▶ [How to complete this task] Could you pull out, word for word, the lines from the start of the items through the line containing "Cow plate Renaissance", with both ends included?

(Dataset items)
══════════════════════════════
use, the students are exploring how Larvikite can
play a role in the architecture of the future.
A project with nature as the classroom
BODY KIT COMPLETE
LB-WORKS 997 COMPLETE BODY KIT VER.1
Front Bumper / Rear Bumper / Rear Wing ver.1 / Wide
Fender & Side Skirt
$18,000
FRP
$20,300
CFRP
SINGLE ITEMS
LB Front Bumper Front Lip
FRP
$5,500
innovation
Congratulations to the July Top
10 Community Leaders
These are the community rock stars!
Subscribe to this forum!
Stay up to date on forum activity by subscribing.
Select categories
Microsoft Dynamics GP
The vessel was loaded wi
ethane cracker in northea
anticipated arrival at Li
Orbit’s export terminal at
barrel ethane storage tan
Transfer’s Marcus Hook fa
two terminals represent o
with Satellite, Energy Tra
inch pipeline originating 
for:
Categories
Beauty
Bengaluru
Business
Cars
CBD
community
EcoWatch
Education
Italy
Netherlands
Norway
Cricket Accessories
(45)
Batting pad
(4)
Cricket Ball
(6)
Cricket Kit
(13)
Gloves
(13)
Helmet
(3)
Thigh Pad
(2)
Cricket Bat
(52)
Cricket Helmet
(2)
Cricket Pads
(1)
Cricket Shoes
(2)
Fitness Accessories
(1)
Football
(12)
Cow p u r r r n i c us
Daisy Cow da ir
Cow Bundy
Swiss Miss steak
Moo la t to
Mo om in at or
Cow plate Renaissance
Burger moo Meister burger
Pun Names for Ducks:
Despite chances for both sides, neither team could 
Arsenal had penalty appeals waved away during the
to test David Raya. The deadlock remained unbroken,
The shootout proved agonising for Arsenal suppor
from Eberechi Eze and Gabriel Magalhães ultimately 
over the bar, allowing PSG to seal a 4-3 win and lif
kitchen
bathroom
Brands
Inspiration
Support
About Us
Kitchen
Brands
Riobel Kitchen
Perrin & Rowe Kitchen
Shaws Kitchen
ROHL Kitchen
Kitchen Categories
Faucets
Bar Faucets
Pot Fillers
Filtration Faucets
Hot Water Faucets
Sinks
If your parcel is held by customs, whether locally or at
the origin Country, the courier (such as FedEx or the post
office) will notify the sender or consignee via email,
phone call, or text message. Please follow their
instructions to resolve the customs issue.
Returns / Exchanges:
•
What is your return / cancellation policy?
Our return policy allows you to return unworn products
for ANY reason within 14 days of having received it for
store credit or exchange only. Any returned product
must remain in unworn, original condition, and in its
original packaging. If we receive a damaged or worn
══════════════════════════════
▶ [Exercise answer]
use, the students are exploring how Larvikite can
play a role in the architecture of the future.
A project with nature as the classroom
BODY KIT COMPLETE
LB-WORKS 997 COMPLETE BODY KIT VER.1
Front Bumper / Rear Bumper / Rear Wing ver.1 / Wide
Fender & Side Skirt
$18,000
FRP
$20,300
CFRP
SINGLE ITEMS
LB Front Bumper Front Lip
FRP
$5,500
innovation
Congratulations to the July Top
10 Community Leaders
These are the community rock stars!
Subscribe to this forum!
Stay up to date on forum activity by subscribing.
Select categories
Microsoft Dynamics GP
The vessel was loaded wi
ethane cracker in northea
anticipated arrival at Li
Orbit’s export terminal at
barrel ethane storage tan
Transfer’s Marcus Hook fa
two terminals represent o
with Satellite, Energy Tra
inch pipeline originating 
for:
Categories
Beauty
Bengaluru
Business
Cars
CBD
community
EcoWatch
Education
Italy
Netherlands
Norway
Cricket Accessories
(45)
Batting pad
(4)
Cricket Ball
(6)
Cricket Kit
(13)
Gloves
(13)
Helmet
(3)
Thigh Pad
(2)
Cricket Bat
(52)
Cricket Helmet
(2)
Cricket Pads
(1)
Cricket Shoes
(2)
Fitness Accessories
(1)
Football
(12)
Cow p u r r r n i c us
Daisy Cow da ir
Cow Bundy
Swiss Miss steak
Moo la t to
Mo om in at or
Cow plate Renaissance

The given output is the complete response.